Enterprise 2.0,Social CRM

The Paradigm Shift is in the People, Social CRM is a Response to it

17 Sep , 2009  

I think the actual paradigm shift is the realisation of the consumers that they now have power derived from choice and the means to share and influence others with a far greater reach through the use of Social Media. We can now interact in far greater numbers, when we choose and share our experiences about how happy or unhappy we are about your business. Happy customers can drive more people to become customers. When we voice our gripes, you had better listen and meet our expectations to make us happy again. We have no obligation to do business with you, there are others out there and we’ll go elsewhere. As a group we have power, but you’d better listen to me as an individual!

The current reaction of business to adapt to this shift is to become customer-centric, to listen and adapt their offer to the changing needs and expectations and ensure a happy customer that come back and and influence others to come. CRM is the touch-point between the business and the consumers and can serve to formulate and coordinate the response of the company to ensure a positve experience. Social CRM is about extending the touchpoints to include Social Media, both internal to the company and external.

This customer-centric response plays into consumer risk-averse behaviour to obtain and repeat a positive experience. By taking away the risk of dealing with the company, the company will incite the consumer to avoid taking a risk of not meeting expectations when going to the competition, a potentially negative experience.

Technology is only but a means to give the customer the experience she is expecting. Social CRM is an attemp to optimize a company’s organisation in order  to realise this experience in the manner that is most adapted to the Customer’s needs and expectations, whilst keeping in mind the company’s business continuity objectives.

Currently the focus is mainly on the external-facing tools that link CRM to Social Media – such as Online Customer Communities – mainly because this is where businesses can measure ROI, do profiling, monitoring and analysis (Helpstream, Lithium, Fuse, Radian6…). Other companies have been focusing on internal-facing tools, such as CRM with Web 2.0 Collaboration tools for helping the salesforce do their business better (Oracle etc.). As the market matures, these two approaches will become better integrated and like include what we now specify Enterprise 2.0, and evolve into “Social Business”.

Social CRM is about people and engagements, and about organizing the enterprise to nurture and value relationships to optimize the Customer Experience to co-create value that is mutually beneficial. The balance of power is changing with the (very!) main-stream adoption of Social Media, formulating a response (such as Social CRM) will be a fun journey!

- Dataset content:
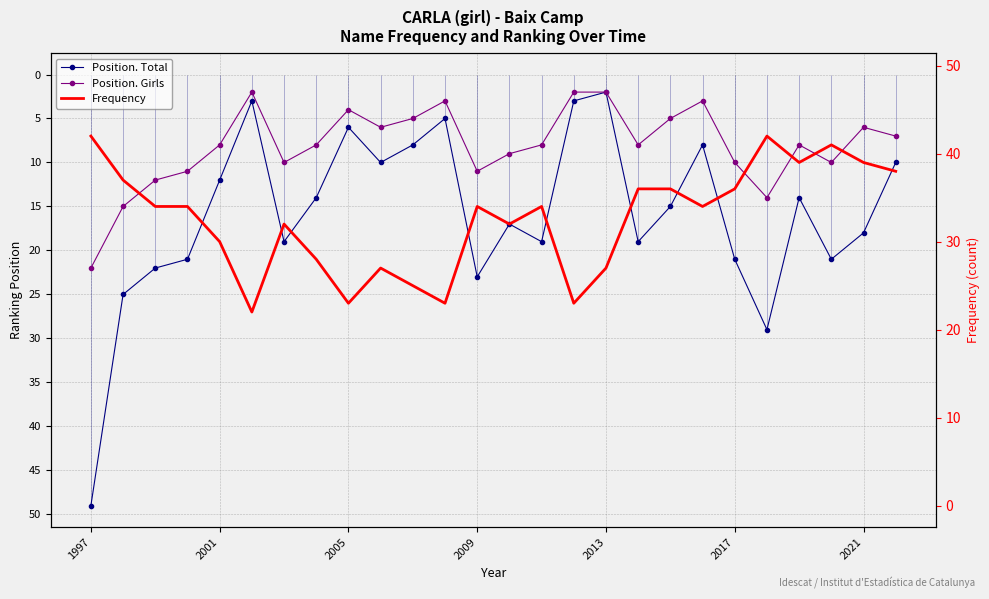

What is the smallest value displayed?

2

- Action item: In the piece on Social CRM, swap "Social Media" for "Social Networks" and give the text again from "Enterprise 2.0,Social CRM" up to and including "as an individual!".

- Solution to this exercise:
Enterprise 2.0,Social CRM

The Paradigm Shift is in the People, Social CRM is a Response to it

17 Sep , 2009  

I think the actual paradigm shift is the realisation of the consumers that they now have power derived from choice and the means to share and influence others with a far greater reach through the use of Social Networks. We can now interact in far greater numbers, when we choose and share our experiences about how happy or unhappy we are about your business. Happy customers can drive more people to become customers. When we voice our gripes, you had better listen and meet our expectations to make us happy again. We have no obligation to do business with you, there are others out there and we’ll go elsewhere. As a group we have power, but you’d better listen to me as an individual!